▶

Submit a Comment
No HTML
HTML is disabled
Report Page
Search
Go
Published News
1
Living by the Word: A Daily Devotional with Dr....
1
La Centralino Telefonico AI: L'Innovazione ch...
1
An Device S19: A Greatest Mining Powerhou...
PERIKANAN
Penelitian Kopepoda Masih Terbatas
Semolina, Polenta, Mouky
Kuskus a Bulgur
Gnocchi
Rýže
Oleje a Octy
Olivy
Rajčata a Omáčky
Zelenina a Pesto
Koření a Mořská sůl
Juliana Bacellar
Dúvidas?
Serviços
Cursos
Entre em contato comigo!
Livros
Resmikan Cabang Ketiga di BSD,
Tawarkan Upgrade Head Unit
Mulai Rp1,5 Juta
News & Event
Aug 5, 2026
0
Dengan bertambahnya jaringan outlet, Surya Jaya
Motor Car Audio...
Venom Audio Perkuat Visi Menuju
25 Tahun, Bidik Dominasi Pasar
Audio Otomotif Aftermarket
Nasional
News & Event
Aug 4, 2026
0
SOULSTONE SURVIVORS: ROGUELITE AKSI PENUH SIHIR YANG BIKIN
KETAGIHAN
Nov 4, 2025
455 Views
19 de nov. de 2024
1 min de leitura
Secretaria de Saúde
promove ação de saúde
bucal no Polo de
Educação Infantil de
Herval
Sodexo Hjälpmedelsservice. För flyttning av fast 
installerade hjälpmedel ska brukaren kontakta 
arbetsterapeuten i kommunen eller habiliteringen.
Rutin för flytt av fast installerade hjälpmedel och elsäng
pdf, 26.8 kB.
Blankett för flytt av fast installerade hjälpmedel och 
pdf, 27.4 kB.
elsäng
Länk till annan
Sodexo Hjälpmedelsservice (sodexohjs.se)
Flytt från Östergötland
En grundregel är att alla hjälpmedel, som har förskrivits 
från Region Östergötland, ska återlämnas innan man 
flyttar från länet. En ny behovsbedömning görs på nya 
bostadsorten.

◀

**EXERCISE AIM:**
Each entry shown above should be copied out exactly.

**EXERCISE RESPONSE:**
Submit a Comment
No HTML
HTML is disabled
Report Page
Search
Go
Published News
1
Living by the Word: A Daily Devotional with Dr....
1
La Centralino Telefonico AI: L'Innovazione ch...
1
An Device S19: A Greatest Mining Powerhou...
PERIKANAN
Penelitian Kopepoda Masih Terbatas
Semolina, Polenta, Mouky
Kuskus a Bulgur
Gnocchi
Rýže
Oleje a Octy
Olivy
Rajčata a Omáčky
Zelenina a Pesto
Koření a Mořská sůl
Juliana Bacellar
Dúvidas?
Serviços
Cursos
Entre em contato comigo!
Livros
Resmikan Cabang Ketiga di BSD,
Tawarkan Upgrade Head Unit
Mulai Rp1,5 Juta
News & Event
Aug 5, 2026
0
Dengan bertambahnya jaringan outlet, Surya Jaya
Motor Car Audio...
Venom Audio Perkuat Visi Menuju
25 Tahun, Bidik Dominasi Pasar
Audio Otomotif Aftermarket
Nasional
News & Event
Aug 4, 2026
0
SOULSTONE SURVIVORS: ROGUELITE AKSI PENUH SIHIR YANG BIKIN
KETAGIHAN
Nov 4, 2025
455 Views
19 de nov. de 2024
1 min de leitura
Secretaria de Saúde
promove ação de saúde
bucal no Polo de
Educação Infantil de
Herval
Sodexo Hjälpmedelsservice. För flyttning av fast 
installerade hjälpmedel ska brukaren kontakta 
arbetsterapeuten i kommunen eller habiliteringen.
Rutin för flytt av fast installerade hjälpmedel och elsäng
pdf, 26.8 kB.
Blankett för flytt av fast installerade hjälpmedel och 
pdf, 27.4 kB.
elsäng
Länk till annan
Sodexo Hjälpmedelsservice (sodexohjs.se)
Flytt från Östergötland
En grundregel är att alla hjälpmedel, som har förskrivits 
från Region Östergötland, ska återlämnas innan man 
flyttar från länet. En ny behovsbedömning görs på nya 
bostadsorten.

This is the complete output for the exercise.